Lily Morrissey knows exactly what she wants in a husband: a big bank account. Not that she’s greedy or shallow; she just needs the security for herself and her beloved grandmother. But husband-hunting is harder than she expected, especially with her best friend Jake in the way. In fact, Jake—who would be perfect for her if he weren’t so committed to everything money can’t buy—is becoming downright distracting, with those jade eyes and that disarming grin.
All Jake wants is the freedom to sail his boat, write his stories, and live life on his own terms. Then his best friend tells him she’s going groom shopping. But Jake can’t imagine life without Lily or bear the thought of her in another man’s arms. How can a rootless guy living a no-strings existence and a woman looking for someone she can count on both get what they need? By letting their hearts choose love.
2 Drink Me Potions
Honestly? The antics of both protagonists Jake and Lily got really tiresome by halfway through this rather short novel.
Lily was hard to like at first. From the very first pages, it was evident that she was a shallow gold digger. Even she had to dissuade herself from thinking that that was indeed what she was. She was working as a pianist in some fancy hotel in order to hook her claws into some rich man staying there who may appreciate her music. And she wasn’t one ounce bit ashamed of finding a husband solely for his money so that she and her grandmother could have all the luxuries in the world that she ever wanted.
Meanwhile, Jake is really a no-strings kind of guy. He drives a cab and lives off on his boat. He could literally up and move whenever he wanted. He was a nice enough guy, but he was adamant about not ever letting some woman change him into what she imagined him to be.
So when Lily and Jake “accidentally” kiss one day, it changes everything. Jake gets all the more grumpy due to his denial of any attraction that he may feel for Lily. And she finds a few men interested in her who may fit her exact criteria: rich.
It started off a little amusing, like a romantic comedy where the two main characters have obvious feelings for each other but their denial of such notions is a little funny for those watching objectively from the outside.
Oh boy, does it get tiring when practically the whole novel is centred on almost-happens and kisses-that-shouldn’t-have-happened-yet-did but-they-(I mean Jake)-ignore-them-anyway.
I sped through Friends and Then Some ’cause I like Debbie Macomber but enough’s enough. I was ecstatic when it finally ended with the conclusion that we all knew was gonna happen from the start. They admit their feelings for each other. Of course. No duh. But the process was rather painful to get through.

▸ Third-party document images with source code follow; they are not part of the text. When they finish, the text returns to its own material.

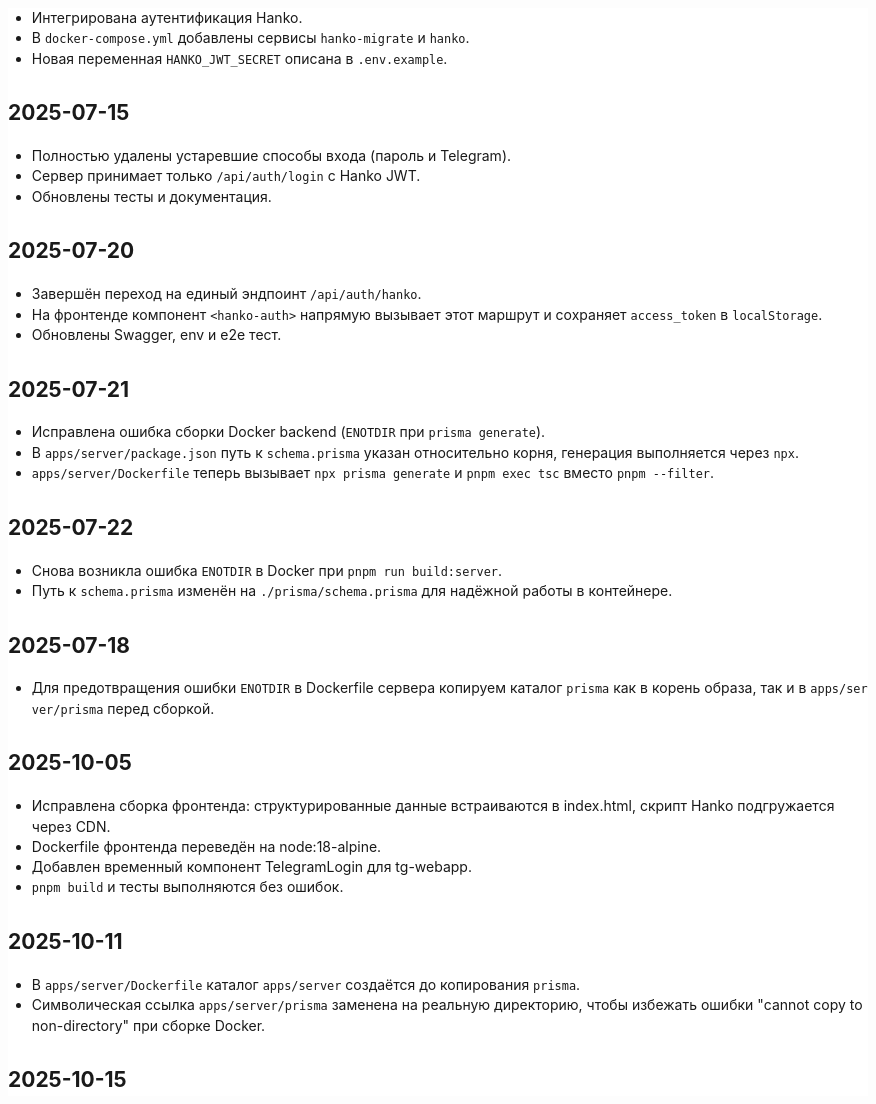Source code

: - Интегрирована аутентификация Hanko.
- В `docker-compose.yml` добавлены сервисы `hanko-migrate` и `hanko`.
- Новая переменная `HANKO_JWT_SECRET` описана в `.env.example`.

## 2025-07-15

- Полностью удалены устаревшие способы входа (пароль и Telegram).
- Сервер принимает только `/api/auth/login` с Hanko JWT.
- Обновлены тесты и документация.

## 2025-07-20

- Завершён переход на единый эндпоинт `/api/auth/hanko`.
- На фронтенде компонент `<hanko-auth>` напрямую вызывает этот маршрут и
  сохраняет `access_token` в `localStorage`.
- Обновлены Swagger, env и e2e тест.

## 2025-07-21

- Исправлена ошибка сборки Docker backend (`ENOTDIR` при `prisma generate`).
- В `apps/server/package.json` путь к `schema.prisma` указан относительно корня,
  генерация выполняется через `npx`.
- `apps/server/Dockerfile` теперь вызывает `npx prisma generate` и `pnpm exec tsc`
  вместо `pnpm --filter`.

## 2025-07-22

- Снова возникла ошибка `ENOTDIR` в Docker при `pnpm run build:server`.
- Путь к `schema.prisma` изменён на `./prisma/schema.prisma` для надёжной работы
  в контейнере.

## 2025-07-18

- Для предотвращения ошибки `ENOTDIR` в Dockerfile сервера копируем каталог
  `prisma` как в корень образа, так и в `apps/server/prisma` перед сборкой.

## 2025-10-05

- Исправлена сборка фронтенда: структурированные данные встраиваются в index.html, скрипт Hanko подгружается через CDN.
- Dockerfile фронтенда переведён на node:18-alpine.
- Добавлен временный компонент TelegramLogin для tg-webapp.
- `pnpm build` и тесты выполняются без ошибок.

## 2025-10-11

- В `apps/server/Dockerfile` каталог `apps/server` создаётся до копирования `prisma`.
- Символическая ссылка `apps/server/prisma` заменена на реальную директорию,
  чтобы избежать ошибки "cannot copy to non-directory" при сборке Docker.
## 2025-10-15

Friends and Then Some really shows the novice in Macomber’s writing. The storyline wasn’t meant to be unpredictable as the synopsis definitely shows these two best friends were bound for each other. However, what started off amusing with their denials and underlying attractions just became downright annoying when Jake continues to refuse the notion of being with Lily and Lily just acts like a selfish brat who wants a rich husband to feed her desires for worldly things. The ending just didn’t come fast enough, and I wished more of the story focused on the last few scenes ’cause that’s the only place I found pleasure in.